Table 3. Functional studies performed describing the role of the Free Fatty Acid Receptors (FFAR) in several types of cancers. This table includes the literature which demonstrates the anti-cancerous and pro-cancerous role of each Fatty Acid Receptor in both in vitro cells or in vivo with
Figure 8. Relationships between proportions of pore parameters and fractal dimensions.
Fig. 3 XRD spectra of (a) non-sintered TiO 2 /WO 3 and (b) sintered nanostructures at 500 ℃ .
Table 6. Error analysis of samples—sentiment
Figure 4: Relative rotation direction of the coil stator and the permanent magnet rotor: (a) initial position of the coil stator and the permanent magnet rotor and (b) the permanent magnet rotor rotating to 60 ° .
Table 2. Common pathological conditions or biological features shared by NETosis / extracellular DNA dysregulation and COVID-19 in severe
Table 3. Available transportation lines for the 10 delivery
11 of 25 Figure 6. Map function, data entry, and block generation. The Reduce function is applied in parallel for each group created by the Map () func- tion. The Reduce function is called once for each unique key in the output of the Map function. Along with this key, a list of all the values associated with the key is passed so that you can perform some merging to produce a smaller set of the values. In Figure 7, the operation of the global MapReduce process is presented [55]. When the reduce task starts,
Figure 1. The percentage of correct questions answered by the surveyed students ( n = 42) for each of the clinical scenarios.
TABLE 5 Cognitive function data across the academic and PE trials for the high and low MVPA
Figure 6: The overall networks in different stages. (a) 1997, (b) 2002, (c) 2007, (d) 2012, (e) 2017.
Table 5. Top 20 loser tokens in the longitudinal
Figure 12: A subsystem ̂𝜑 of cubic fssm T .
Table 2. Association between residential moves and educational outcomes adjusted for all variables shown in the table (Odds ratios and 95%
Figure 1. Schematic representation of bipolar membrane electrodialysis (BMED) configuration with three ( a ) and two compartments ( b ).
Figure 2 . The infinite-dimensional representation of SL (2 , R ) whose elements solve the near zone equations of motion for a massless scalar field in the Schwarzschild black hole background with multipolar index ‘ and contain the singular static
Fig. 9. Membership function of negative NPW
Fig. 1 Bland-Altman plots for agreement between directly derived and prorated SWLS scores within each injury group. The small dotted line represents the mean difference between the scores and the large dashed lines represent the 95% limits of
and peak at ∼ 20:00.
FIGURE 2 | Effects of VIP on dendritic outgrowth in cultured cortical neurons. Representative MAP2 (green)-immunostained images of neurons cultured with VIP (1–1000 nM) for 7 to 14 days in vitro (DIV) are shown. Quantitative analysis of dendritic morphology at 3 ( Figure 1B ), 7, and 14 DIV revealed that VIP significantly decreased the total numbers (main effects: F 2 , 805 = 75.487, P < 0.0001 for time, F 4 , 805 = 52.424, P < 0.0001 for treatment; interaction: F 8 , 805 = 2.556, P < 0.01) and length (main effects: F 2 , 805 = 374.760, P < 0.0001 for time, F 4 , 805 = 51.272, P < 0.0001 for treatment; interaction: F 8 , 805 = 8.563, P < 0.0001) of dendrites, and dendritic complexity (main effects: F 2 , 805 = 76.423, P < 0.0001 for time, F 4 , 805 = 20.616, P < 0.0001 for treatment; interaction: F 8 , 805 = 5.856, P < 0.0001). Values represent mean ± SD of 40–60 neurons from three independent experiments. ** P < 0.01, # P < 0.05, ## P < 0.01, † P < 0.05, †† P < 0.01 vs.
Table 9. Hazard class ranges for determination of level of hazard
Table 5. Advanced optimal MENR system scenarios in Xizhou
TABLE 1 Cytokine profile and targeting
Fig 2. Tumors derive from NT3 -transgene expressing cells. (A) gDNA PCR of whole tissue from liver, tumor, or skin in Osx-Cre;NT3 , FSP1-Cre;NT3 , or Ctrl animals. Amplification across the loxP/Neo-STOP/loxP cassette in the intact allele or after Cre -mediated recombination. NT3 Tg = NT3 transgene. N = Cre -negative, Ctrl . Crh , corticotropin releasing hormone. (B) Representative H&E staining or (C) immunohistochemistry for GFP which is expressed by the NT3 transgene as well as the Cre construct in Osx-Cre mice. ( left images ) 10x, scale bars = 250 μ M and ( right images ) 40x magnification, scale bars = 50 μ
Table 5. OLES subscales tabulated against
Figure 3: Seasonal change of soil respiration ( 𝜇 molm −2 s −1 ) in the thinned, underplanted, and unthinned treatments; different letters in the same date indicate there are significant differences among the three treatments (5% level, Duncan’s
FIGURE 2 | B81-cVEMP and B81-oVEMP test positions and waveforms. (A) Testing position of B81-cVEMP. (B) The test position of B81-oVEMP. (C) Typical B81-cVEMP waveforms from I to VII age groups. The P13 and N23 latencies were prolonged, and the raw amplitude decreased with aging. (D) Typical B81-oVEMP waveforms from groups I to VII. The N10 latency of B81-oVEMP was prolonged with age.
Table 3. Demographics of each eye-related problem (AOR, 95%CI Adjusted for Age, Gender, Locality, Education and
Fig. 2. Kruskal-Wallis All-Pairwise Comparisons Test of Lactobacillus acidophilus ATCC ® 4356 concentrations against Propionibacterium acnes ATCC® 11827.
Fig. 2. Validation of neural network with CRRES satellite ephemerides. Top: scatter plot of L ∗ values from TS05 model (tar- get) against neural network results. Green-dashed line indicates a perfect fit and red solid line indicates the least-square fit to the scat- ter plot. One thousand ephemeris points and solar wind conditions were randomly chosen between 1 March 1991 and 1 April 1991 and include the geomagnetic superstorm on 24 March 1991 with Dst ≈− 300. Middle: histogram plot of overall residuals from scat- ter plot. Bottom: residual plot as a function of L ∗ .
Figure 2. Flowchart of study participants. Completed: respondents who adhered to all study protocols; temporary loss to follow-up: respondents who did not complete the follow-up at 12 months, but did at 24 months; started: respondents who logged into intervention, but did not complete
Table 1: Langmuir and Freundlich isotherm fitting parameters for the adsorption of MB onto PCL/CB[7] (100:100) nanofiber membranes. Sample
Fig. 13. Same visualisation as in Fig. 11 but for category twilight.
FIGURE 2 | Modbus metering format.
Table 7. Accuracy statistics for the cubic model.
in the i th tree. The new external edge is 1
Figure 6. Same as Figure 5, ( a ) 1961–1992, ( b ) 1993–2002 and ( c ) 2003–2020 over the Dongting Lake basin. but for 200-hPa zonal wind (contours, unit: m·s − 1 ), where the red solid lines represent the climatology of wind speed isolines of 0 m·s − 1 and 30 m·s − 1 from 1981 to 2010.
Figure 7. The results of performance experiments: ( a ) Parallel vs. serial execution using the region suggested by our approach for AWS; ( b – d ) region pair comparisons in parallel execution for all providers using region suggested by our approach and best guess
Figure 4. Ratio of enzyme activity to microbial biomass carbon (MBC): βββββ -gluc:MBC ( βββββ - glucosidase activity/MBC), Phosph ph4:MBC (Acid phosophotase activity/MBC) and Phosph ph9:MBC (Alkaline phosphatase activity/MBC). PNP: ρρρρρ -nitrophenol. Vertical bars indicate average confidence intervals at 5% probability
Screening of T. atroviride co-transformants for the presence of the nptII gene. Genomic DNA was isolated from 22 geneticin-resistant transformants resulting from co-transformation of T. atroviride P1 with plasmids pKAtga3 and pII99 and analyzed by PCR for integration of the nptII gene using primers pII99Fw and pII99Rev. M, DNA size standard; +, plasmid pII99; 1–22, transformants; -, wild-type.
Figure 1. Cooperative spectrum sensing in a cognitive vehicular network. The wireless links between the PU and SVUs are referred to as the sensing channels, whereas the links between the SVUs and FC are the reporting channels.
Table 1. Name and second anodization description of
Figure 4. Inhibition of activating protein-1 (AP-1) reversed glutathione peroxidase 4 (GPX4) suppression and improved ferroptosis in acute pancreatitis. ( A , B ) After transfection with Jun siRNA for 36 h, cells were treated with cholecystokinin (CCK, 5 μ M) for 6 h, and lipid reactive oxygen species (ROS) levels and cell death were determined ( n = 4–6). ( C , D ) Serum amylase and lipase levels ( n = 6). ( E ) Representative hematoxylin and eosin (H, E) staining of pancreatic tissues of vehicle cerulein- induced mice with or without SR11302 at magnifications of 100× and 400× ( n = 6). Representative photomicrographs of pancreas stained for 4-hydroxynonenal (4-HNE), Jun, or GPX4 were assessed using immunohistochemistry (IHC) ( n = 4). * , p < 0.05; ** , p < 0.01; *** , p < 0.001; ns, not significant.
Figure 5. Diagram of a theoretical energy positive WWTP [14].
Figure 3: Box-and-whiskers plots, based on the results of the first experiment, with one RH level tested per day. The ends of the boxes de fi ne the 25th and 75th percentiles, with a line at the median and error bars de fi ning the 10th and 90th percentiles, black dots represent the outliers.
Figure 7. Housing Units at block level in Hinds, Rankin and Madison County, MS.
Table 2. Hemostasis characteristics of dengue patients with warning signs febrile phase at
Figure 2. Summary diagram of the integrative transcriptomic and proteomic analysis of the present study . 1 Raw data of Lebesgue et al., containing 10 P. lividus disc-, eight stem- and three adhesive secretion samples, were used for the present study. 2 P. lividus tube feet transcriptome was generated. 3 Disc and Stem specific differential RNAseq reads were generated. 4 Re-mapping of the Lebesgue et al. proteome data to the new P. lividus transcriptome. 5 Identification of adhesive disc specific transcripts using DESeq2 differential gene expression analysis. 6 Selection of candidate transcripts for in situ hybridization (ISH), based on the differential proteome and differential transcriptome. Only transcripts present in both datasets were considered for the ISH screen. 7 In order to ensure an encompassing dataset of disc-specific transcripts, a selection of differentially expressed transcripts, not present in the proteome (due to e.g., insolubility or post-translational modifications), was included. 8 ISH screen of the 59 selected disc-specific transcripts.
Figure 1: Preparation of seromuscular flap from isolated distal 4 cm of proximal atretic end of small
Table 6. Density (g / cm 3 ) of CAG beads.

━━━━━━

Begin at the first line of the records above and quote every line verbatim through the one that contains "Figure 8. Relationships".

Table 3. Functional studies performed describing the role of the Free Fatty Acid Receptors (FFAR) in several types of cancers. This table includes the literature which demonstrates the anti-cancerous and pro-cancerous role of each Fatty Acid Receptor in both in vitro cells or in vivo with
Figure 8. Relationships between proportions of pore parameters and fractal dimensions.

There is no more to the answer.